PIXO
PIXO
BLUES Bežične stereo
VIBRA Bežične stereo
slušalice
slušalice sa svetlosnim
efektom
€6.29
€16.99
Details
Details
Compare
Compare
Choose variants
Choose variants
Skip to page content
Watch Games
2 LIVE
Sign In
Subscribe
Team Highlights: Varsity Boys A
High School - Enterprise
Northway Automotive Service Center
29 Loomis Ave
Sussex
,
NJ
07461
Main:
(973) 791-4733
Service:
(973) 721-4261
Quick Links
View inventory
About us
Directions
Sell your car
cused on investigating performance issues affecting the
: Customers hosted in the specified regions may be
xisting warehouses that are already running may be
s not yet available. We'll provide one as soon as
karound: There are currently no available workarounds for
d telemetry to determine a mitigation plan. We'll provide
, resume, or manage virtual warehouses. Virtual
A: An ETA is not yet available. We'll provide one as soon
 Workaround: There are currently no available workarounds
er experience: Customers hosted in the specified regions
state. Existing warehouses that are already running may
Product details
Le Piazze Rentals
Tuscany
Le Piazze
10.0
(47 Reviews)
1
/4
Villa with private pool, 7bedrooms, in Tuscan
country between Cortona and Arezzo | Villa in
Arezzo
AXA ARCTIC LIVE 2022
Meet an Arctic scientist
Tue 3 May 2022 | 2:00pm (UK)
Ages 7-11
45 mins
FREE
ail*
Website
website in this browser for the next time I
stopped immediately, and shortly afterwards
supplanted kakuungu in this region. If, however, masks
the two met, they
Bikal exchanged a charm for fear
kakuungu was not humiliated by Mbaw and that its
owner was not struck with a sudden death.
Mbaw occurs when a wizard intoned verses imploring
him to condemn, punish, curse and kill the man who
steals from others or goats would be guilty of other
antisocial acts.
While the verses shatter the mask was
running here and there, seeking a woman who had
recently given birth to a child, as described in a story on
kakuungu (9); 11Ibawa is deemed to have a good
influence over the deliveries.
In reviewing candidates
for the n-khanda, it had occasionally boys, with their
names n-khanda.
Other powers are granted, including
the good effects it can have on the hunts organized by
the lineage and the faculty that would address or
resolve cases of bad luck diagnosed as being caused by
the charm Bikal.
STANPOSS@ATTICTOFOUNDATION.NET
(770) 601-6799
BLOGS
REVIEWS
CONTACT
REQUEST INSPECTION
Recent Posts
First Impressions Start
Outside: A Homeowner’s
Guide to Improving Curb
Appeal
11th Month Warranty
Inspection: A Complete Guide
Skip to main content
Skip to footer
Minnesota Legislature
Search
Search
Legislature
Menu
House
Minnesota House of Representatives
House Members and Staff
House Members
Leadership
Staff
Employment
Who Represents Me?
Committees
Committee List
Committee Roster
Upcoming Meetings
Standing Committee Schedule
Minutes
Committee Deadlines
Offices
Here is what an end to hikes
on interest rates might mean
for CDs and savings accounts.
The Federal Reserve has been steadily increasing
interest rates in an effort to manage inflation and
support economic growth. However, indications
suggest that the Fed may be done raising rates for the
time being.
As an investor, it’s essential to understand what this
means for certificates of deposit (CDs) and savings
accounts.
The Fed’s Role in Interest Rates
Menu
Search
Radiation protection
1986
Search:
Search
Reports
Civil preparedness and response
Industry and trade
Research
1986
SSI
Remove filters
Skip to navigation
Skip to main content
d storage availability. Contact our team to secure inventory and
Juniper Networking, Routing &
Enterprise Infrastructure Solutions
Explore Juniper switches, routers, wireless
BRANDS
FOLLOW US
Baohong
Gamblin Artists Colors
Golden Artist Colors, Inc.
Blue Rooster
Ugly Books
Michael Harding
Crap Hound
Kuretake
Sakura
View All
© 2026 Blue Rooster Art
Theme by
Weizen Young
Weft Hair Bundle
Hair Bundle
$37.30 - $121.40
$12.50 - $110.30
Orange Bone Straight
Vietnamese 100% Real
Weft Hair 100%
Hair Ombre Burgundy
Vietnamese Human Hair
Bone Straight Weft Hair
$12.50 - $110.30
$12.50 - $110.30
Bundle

==============================

> [What is required] The expected answer is an exact copy of the lines above, beginning at the line with "(973) 721-4261" and ending at the line with "Bikal exchanged a charm for fear", with both ends in.

> [Result of the task]
(973) 721-4261
Quick Links
View inventory
About us
Directions
Sell your car
cused on investigating performance issues affecting the
: Customers hosted in the specified regions may be
xisting warehouses that are already running may be
s not yet available. We'll provide one as soon as
karound: There are currently no available workarounds for
d telemetry to determine a mitigation plan. We'll provide
, resume, or manage virtual warehouses. Virtual
A: An ETA is not yet available. We'll provide one as soon
 Workaround: There are currently no available workarounds
er experience: Customers hosted in the specified regions
state. Existing warehouses that are already running may
Product details
Le Piazze Rentals
Tuscany
Le Piazze
10.0
(47 Reviews)
1
/4
Villa with private pool, 7bedrooms, in Tuscan
country between Cortona and Arezzo | Villa in
Arezzo
AXA ARCTIC LIVE 2022
Meet an Arctic scientist
Tue 3 May 2022 | 2:00pm (UK)
Ages 7-11
45 mins
FREE
ail*
Website
website in this browser for the next time I
stopped immediately, and shortly afterwards
supplanted kakuungu in this region. If, however, masks
the two met, they
Bikal exchanged a charm for fear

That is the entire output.